### THE REQUEST
Replace "Document page" with "Rendered page" throughout the records below, and change nothing else.

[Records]
──────
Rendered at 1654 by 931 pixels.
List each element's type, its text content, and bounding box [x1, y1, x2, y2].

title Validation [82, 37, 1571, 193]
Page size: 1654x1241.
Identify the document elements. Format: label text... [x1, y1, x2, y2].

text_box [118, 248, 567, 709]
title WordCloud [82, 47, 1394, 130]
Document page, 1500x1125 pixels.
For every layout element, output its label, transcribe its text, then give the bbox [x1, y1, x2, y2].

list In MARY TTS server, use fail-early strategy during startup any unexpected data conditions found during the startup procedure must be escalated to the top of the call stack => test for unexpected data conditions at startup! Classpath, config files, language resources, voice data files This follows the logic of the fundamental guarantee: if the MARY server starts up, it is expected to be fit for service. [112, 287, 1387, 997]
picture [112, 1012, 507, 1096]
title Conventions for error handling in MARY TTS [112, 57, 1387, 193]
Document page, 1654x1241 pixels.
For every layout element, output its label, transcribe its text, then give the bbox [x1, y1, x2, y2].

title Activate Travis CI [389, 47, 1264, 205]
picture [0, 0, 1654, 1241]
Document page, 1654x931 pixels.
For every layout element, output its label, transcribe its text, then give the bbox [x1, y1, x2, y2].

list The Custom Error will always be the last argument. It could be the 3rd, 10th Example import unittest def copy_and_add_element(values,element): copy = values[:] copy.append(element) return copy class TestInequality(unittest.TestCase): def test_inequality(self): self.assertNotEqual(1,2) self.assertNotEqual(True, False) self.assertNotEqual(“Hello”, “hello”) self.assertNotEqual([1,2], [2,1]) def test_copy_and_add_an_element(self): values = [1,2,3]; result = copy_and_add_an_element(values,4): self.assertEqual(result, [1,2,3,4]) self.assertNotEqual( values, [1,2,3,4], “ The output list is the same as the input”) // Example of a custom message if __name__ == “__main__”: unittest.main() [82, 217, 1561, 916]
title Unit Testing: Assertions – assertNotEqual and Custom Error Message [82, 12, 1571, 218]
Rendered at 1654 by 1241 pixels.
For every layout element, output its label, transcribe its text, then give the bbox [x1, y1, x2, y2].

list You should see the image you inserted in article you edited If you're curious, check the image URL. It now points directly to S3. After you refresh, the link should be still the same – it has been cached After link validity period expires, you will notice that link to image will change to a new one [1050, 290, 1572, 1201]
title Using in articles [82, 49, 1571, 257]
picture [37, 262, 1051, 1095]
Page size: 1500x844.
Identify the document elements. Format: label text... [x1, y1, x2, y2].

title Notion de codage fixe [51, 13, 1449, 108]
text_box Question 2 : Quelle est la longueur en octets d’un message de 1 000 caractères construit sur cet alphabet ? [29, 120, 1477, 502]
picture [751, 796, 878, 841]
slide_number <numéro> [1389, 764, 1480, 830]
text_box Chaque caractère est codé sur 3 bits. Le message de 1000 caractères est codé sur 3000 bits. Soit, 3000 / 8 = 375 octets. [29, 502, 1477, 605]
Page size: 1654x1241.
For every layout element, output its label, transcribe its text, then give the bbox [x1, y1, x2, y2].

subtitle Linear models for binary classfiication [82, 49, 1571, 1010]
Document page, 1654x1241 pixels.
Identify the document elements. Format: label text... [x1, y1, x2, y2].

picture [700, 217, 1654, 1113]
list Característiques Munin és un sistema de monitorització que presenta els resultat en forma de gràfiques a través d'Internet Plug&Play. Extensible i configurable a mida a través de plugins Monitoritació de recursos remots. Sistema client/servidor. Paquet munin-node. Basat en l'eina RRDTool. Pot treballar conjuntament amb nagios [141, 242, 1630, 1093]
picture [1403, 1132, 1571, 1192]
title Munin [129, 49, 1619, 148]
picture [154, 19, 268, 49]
──────
### TASK ANSWER
Rendered at 1654 by 931 pixels.
List each element's type, its text content, and bounding box [x1, y1, x2, y2].

title Validation [82, 37, 1571, 193]
Page size: 1654x1241.
Identify the document elements. Format: label text... [x1, y1, x2, y2].

text_box [118, 248, 567, 709]
title WordCloud [82, 47, 1394, 130]
Rendered page, 1500x1125 pixels.
For every layout element, output its label, transcribe its text, then give the bbox [x1, y1, x2, y2].

list In MARY TTS server, use fail-early strategy during startup any unexpected data conditions found during the startup procedure must be escalated to the top of the call stack => test for unexpected data conditions at startup! Classpath, config files, language resources, voice data files This follows the logic of the fundamental guarantee: if the MARY server starts up, it is expected to be fit for service. [112, 287, 1387, 997]
picture [112, 1012, 507, 1096]
title Conventions for error handling in MARY TTS [112, 57, 1387, 193]
Rendered page, 1654x1241 pixels.
For every layout element, output its label, transcribe its text, then give the bbox [x1, y1, x2, y2].

title Activate Travis CI [389, 47, 1264, 205]
picture [0, 0, 1654, 1241]
Rendered page, 1654x931 pixels.
For every layout element, output its label, transcribe its text, then give the bbox [x1, y1, x2, y2].

list The Custom Error will always be the last argument. It could be the 3rd, 10th Example import unittest def copy_and_add_element(values,element): copy = values[:] copy.append(element) return copy class TestInequality(unittest.TestCase): def test_inequality(self): self.assertNotEqual(1,2) self.assertNotEqual(True, False) self.assertNotEqual(“Hello”, “hello”) self.assertNotEqual([1,2], [2,1]) def test_copy_and_add_an_element(self): values = [1,2,3]; result = copy_and_add_an_element(values,4): self.assertEqual(result, [1,2,3,4]) self.assertNotEqual( values, [1,2,3,4], “ The output list is the same as the input”) // Example of a custom message if __name__ == “__main__”: unittest.main() [82, 217, 1561, 916]
title Unit Testing: Assertions – assertNotEqual and Custom Error Message [82, 12, 1571, 218]
Rendered at 1654 by 1241 pixels.
For every layout element, output its label, transcribe its text, then give the bbox [x1, y1, x2, y2].

list You should see the image you inserted in article you edited If you're curious, check the image URL. It now points directly to S3. After you refresh, the link should be still the same – it has been cached After link validity period expires, you will notice that link to image will change to a new one [1050, 290, 1572, 1201]
title Using in articles [82, 49, 1571, 257]
picture [37, 262, 1051, 1095]
Page size: 1500x844.
Identify the document elements. Format: label text... [x1, y1, x2, y2].

title Notion de codage fixe [51, 13, 1449, 108]
text_box Question 2 : Quelle est la longueur en octets d’un message de 1 000 caractères construit sur cet alphabet ? [29, 120, 1477, 502]
picture [751, 796, 878, 841]
slide_number <numéro> [1389, 764, 1480, 830]
text_box Chaque caractère est codé sur 3 bits. Le message de 1000 caractères est codé sur 3000 bits. Soit, 3000 / 8 = 375 octets. [29, 502, 1477, 605]
Page size: 1654x1241.
For every layout element, output its label, transcribe its text, then give the bbox [x1, y1, x2, y2].

subtitle Linear models for binary classfiication [82, 49, 1571, 1010]
Rendered page, 1654x1241 pixels.
Identify the document elements. Format: label text... [x1, y1, x2, y2].

picture [700, 217, 1654, 1113]
list Característiques Munin és un sistema de monitorització que presenta els resultat en forma de gràfiques a través d'Internet Plug&Play. Extensible i configurable a mida a través de plugins Monitoritació de recursos remots. Sistema client/servidor. Paquet munin-node. Basat en l'eina RRDTool. Pot treballar conjuntament amb nagios [141, 242, 1630, 1093]
picture [1403, 1132, 1571, 1192]
title Munin [129, 49, 1619, 148]
picture [154, 19, 268, 49]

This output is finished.